Fosur fosur uyuyan,osuruğuyla mısır patlatan kaba kulağın yanına geldim.Rüyasında ''Necla necla '' diye sayıklıyor,ağzını şapırdatıp zevk rüyasının geride kaldığı bölümlerde kombine oynuyordu.Nida atarken kulakları bükülüp,farklı bir hal alıyordu.Yoldan çıkan kulaklarını zapt etmek için iki eliyle tuttum.Çığlığı basan kabakulak ne olduğu habersiz ayağa kalkarak bana sövüyor,kafasını saatlik periyotlarla gelen gök taşlarına çeviriyor,ortaya sinerji çıkartıyordu.Kalpli donuyla dal taşşak kalan kaba kulak,ordan oraya koşuyor,amele atletiyle cılız vücudundan gözüken kol kaslarının farkına varmıyordu.Keriz gibi uyuyan mürettebat,kaba kulağın yatakhanelerde ucuz korku filmlerindeki gibi katilin kurbanın arkasından çıkması misali kapli donuyla karanlığın ortasına belirmişti.Karanlıktaki silüetinden belirgin kulakları ve doksan derecelik açıyla minarenin kubbesine bakan kaşları,götlerinin üzerinde sinek uçuşan tayfanın kabusu oldu ve arkalarına bakmadan ışık hızında sıraya geçip iştima alındı.

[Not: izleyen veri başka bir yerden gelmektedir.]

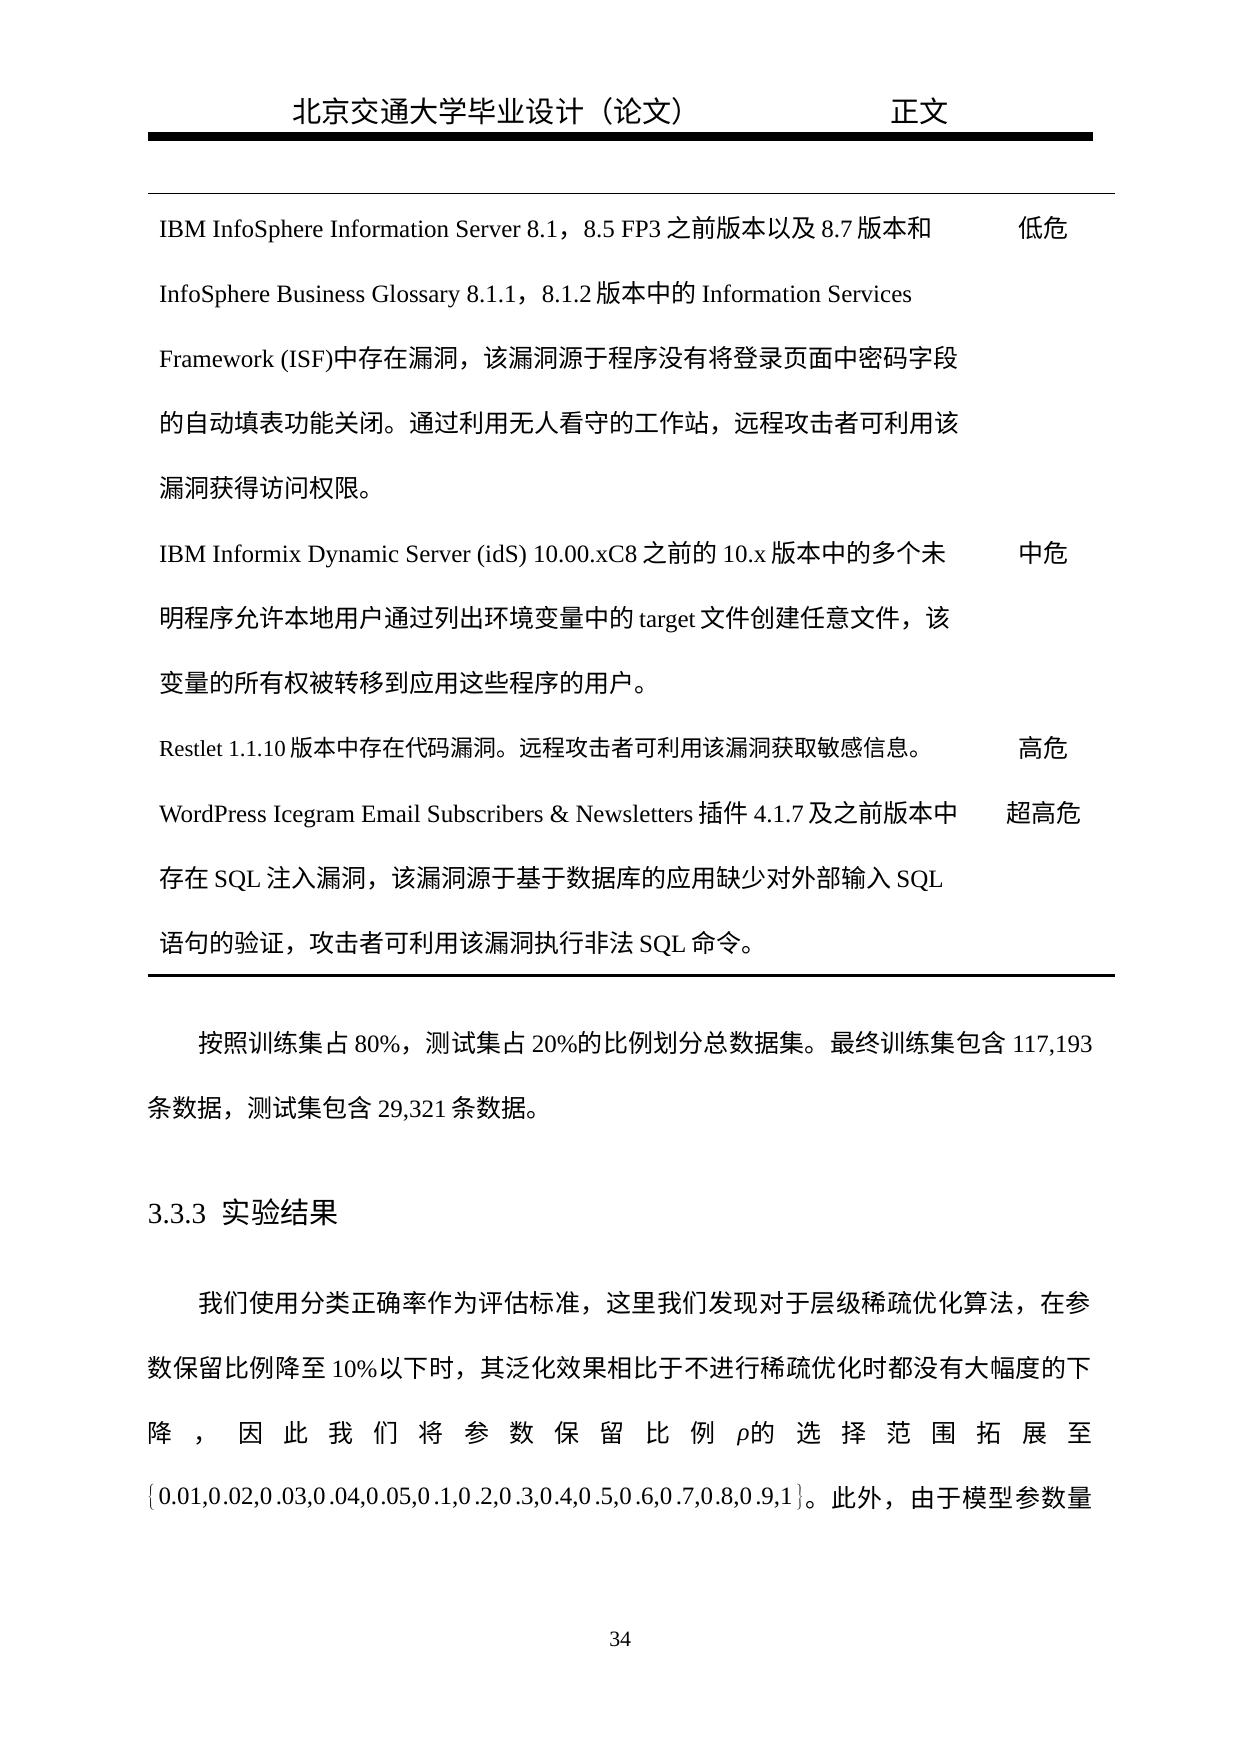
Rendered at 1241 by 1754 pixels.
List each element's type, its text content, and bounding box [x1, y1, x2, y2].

table_cell IBM Informix Dynamic Server (idS) 10.00.xC8之前的10.x版本中的多个未明程序允许本地用户通过列出环境变量中的target文件创建任意文件，该变量的所有权被转移到应用这些程序的用户。 [148, 519, 971, 714]
table_cell 高危 [971, 714, 1115, 779]
text 按照训练集占80%，测试集占20%的比例划分总数据集。最终训练集包含117,193条数据，测试集包含29,321条数据。 [148, 1009, 1092, 1139]
table_cell 中危 [971, 519, 1115, 714]
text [148, 1269, 1092, 1529]
table_cell 超高危 [971, 779, 1115, 974]
text 实验结果 [148, 1189, 1092, 1232]
table_cell WordPress Icegram Email Subscribers & Newsletters插件4.1.7及之前版本中存在SQL注入漏洞，该漏洞源于基于数据库的应用缺少对外部输入SQL语句的验证，攻击者可利用该漏洞执行非法SQL命令。 [148, 779, 971, 974]
table_cell Restlet 1.1.10版本中存在代码漏洞。远程攻击者可利用该漏洞获取敏感信息。 [148, 714, 971, 779]
table_cell IBM InfoSphere Information Server 8.1，8.5 FP3之前版本以及8.7版本和InfoSphere Business Glossary 8.1.1，8.1.2版本中的Information Services Framework (ISF)中存在漏洞，该漏洞源于程序没有将登录页面中密码字段的自动填表功能关闭。通过利用无人看守的工作站，远程攻击者可利用该漏洞获得访问权限。 [148, 194, 971, 519]
table_cell 低危 [971, 194, 1115, 519]
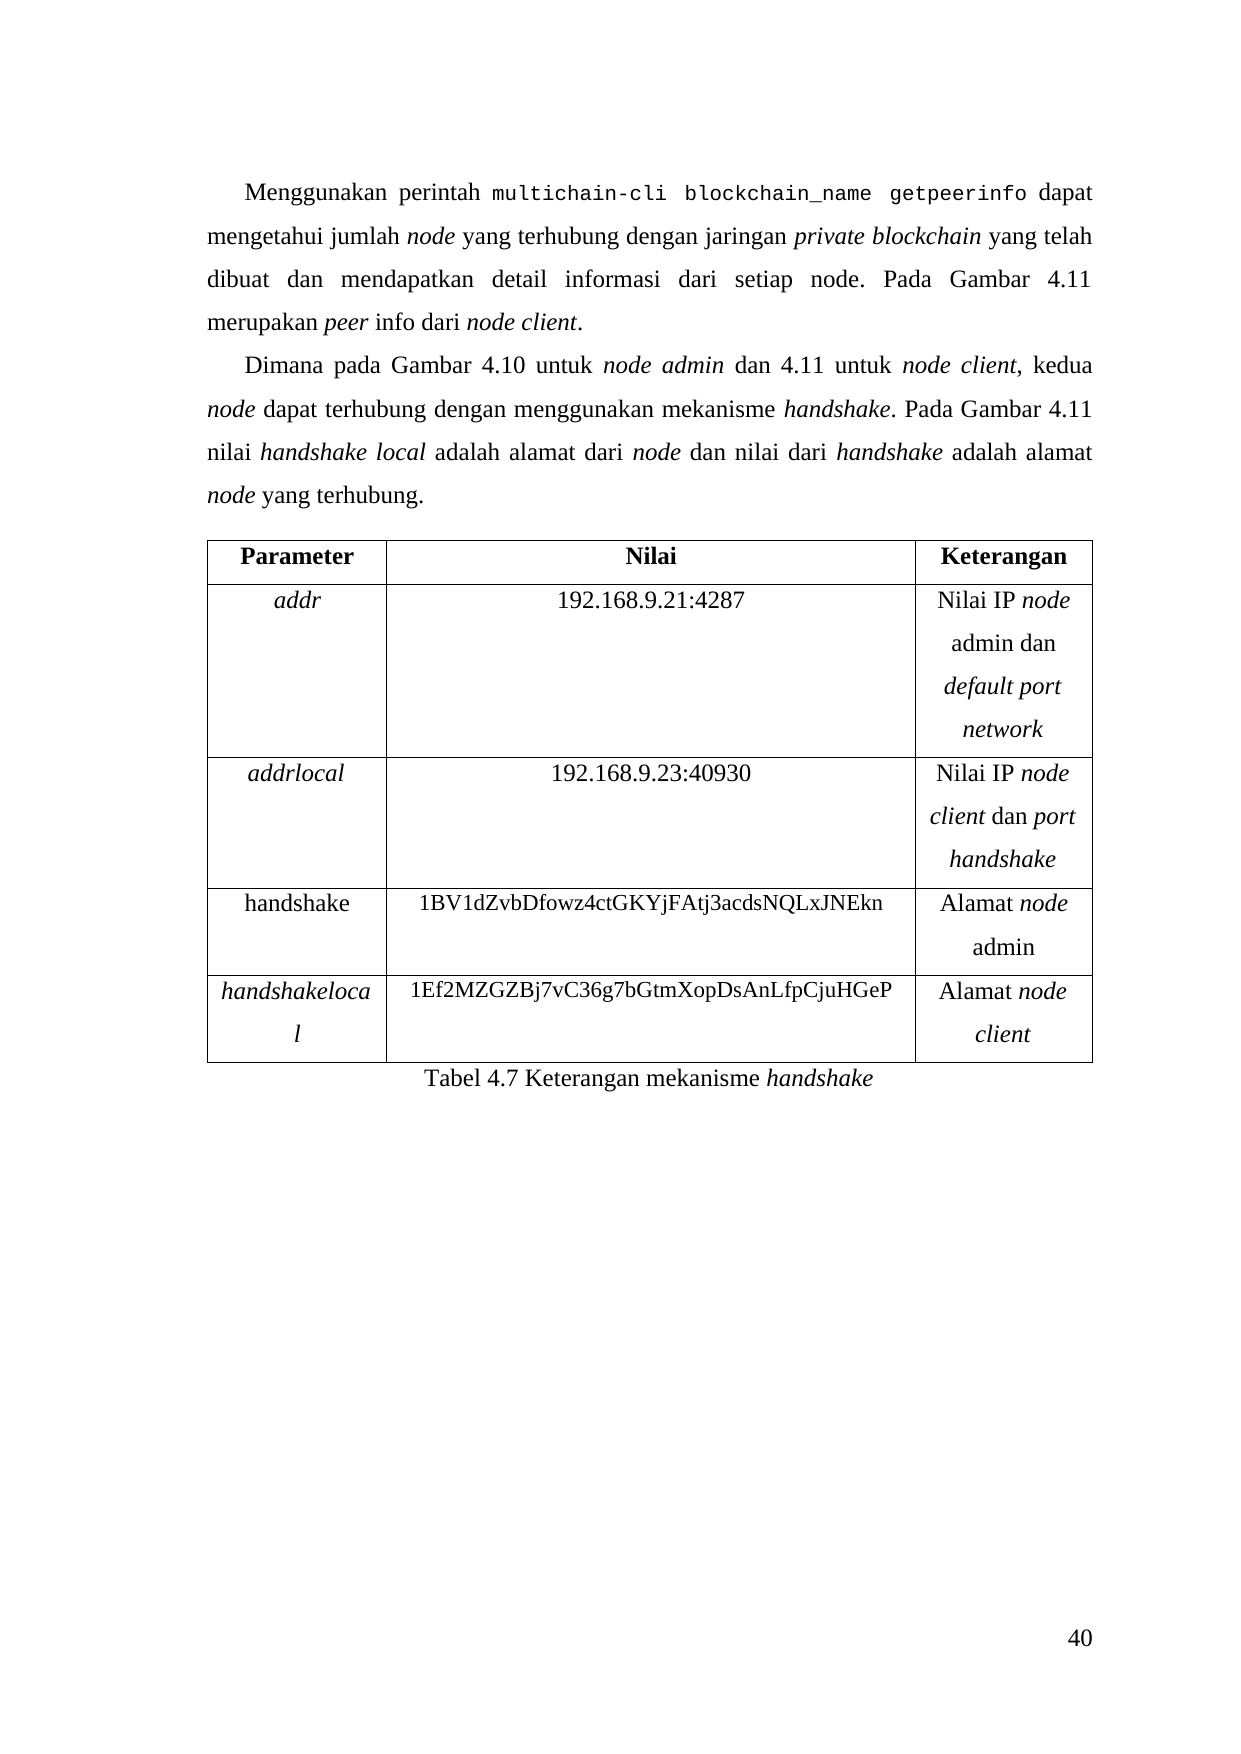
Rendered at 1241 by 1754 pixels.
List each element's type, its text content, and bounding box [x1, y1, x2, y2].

Komuta merkezinde herkesin yerini almasından sonra yönergeleri vermek üzere kürsüme çıktım.Konuşmamı desteklemek için aralarda ellerini bir araya getirerek alkış temposunu tutturmak isteyen kabakulak,gündüz kuşağında gösterilen izdivaç programlarındaki cast ekibi tarafından tutulan,ölü seyircilerden destek alamamış ve küçük çapta gaz verdirici atraksiyonu suya düşmüştü.Konuşmamı tamamladıktan sonra kutsal hareketimizi yaptım.Hareketi göz bebeklerinde hisseden mürettebat,içlerine dolan güven ve cesaret duygularından enerjilerini alarak bir an önce göktaşı tarlasından çıkmak için karpuz patlatmaya başladılar.

Kompiterin yanına giderek,toz tutmuş ve bakımı yapılmamış kolunu aşağıya indirerek sistemini harekete geçirdim.''Vıjık,mulışık '' sesleriyle kablolarından gelen enerjiyi tüm gövdesine aktaran kompiter,uzun yıllar boyu kullanılmayıp,eskiciye gidecek zımbırtılar listesine girdikten sonra ilk kez rötar yapmadan çalışıyordu.Arada makinasının içinden çelen dişlilerin çıkarttığı çark sesleri saçlarınızı diken diken ediyor,sinir kat sayınızı büyük sayılarla çarpıyordu.Mikrofona ''at yarışı tüyoları '' dedikten sonra mavi ekrana gelen rakamları not defterime kaydettim.Kompiterin ''+rep '' ve ''emeğe saygı,teşekkür '' butonuna bastıktan sonra gıcırdayan yaylarından damlayan yağ sıvıları arasında ''teşekkürler '' sözcüğünü duyup,aldığım tüyoları arka cebime iliştirdim.

Komuta merkezindeki koltuğuma geçerek,sağ elimi çeneme koyarak düşündüm.Zihnimin karanlık odalarında kıvılcımı bekleyen susamış lambalar,her türlü fikre açıktı.Gök taşlarının kalkanlara çarpışının yarattığı sesle,soldan sağa taranmış jöleli saçlarıma inen ilhamın bıraktığı toz lekelerini hissettim ve ''evreka ! '' diyerek kabakulağın kafasına şaplak patlatarak ''şşşt '' sesiyle açılan kapılardan geçerek emsalsizce gemi içinde koşuşturdum.